Wonderful. Google that, see where it gets you.
She got out of bed, put on the clothes she’d worn earlier. Was it too late to call Rita? No, not with the time difference. She picked up the phone, put it down again. It was, she decided, not too late to call but too early. Maybe in a few days, maybe in a week, but not yet.
She didn’t know what she was going to do about Rita. Well, how could she? She didn’t know what she was going to do about her whole goddamn life.
She couldn’t keep on doing this forever, could she? Shedding one name and taking on another, leaving one town and moving on to another, sleeping with men and leaving them lifeless? How long could you do that?
She’d rarely stopped to take long views, living in the moment, but something had happened to her in Hedgemont. She couldn’t define it or figure it out, but it had changed her by more than the simple subtraction of a name from her list. She’d left North Carolina feeling somehow ennobled, and ever since then she’d seen herself and her life not in extreme close-up but as if from a distance.
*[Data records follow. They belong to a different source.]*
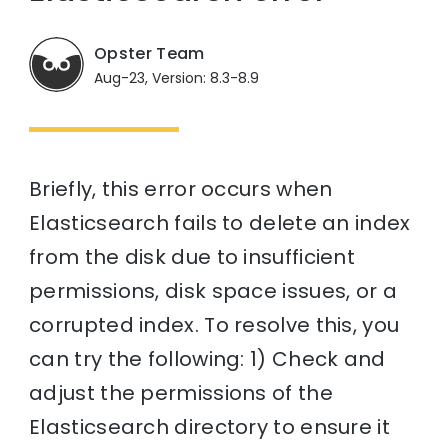
Opster Team
Aug-23, Version: 8.3-8.9
Briefly, this error occurs when
Elasticsearch fails to delete an index
from the disk due to insufficient
permissions, disk space issues, or a
corrupted index. To resolve this, you
can try the following: 1) Check and
adjust the permissions of the
Elasticsearch directory to ensure it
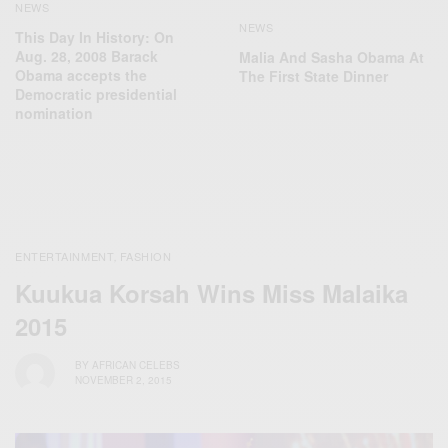
NEWS
NEWS
This Day In History: On
Aug. 28, 2008 Barack
Malia And Sasha Obama At
Obama accepts the
The First State Dinner
Democratic presidential
nomination
ENTERTAINMENT
FASHION
,
Kuukua Korsah Wins Miss Malaika
2015
BY
AFRICAN CELEBS
NOVEMBER 2, 2015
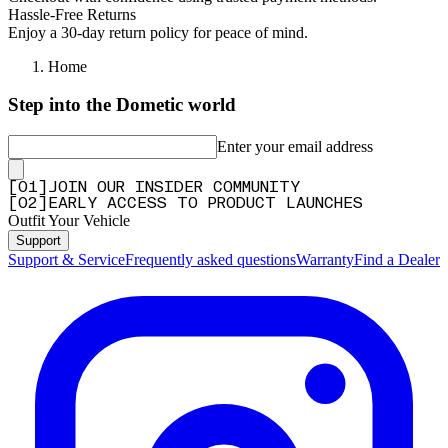
Hassle-Free Returns
Enjoy a 30-day return policy for peace of mind.
Home
Step into the Dometic world
Enter your email address
[
0
1
]
JOIN OUR INSIDER COMMUNITY
[
0
2
]
EARLY ACCESS TO PRODUCT LAUNCHES
Outfit Your Vehicle
Support
Support & Service
Frequently asked questions
Warranty
Find a Dealer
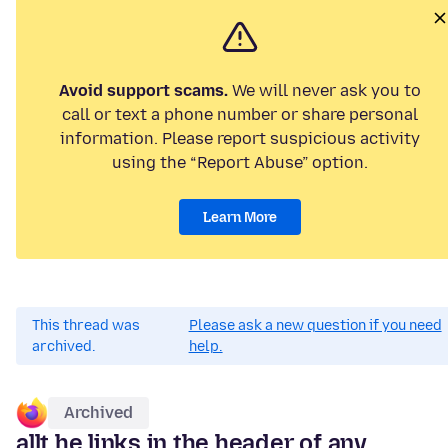
Avoid support scams.
We will never ask you to
call or text a phone number or share personal
information. Please report suspicious activity
using the “Report Abuse” option.
Learn More
This thread was
Please ask a new question if you need
archived.
help.
Archived
allt he links in the header of any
Like she was seeing a bigger picture, sort of.
She added a hoodie for warmth and walked down a flight of stairs and out of the hotel. The city shut down early, and the streets were empty, with no traffic to speak of. The bars were closed. There was sure to be an all-night café somewhere, but she wasn’t hungry, didn’t want coffee, didn’t want company. She just felt like walking for a while and letting her thoughts run free.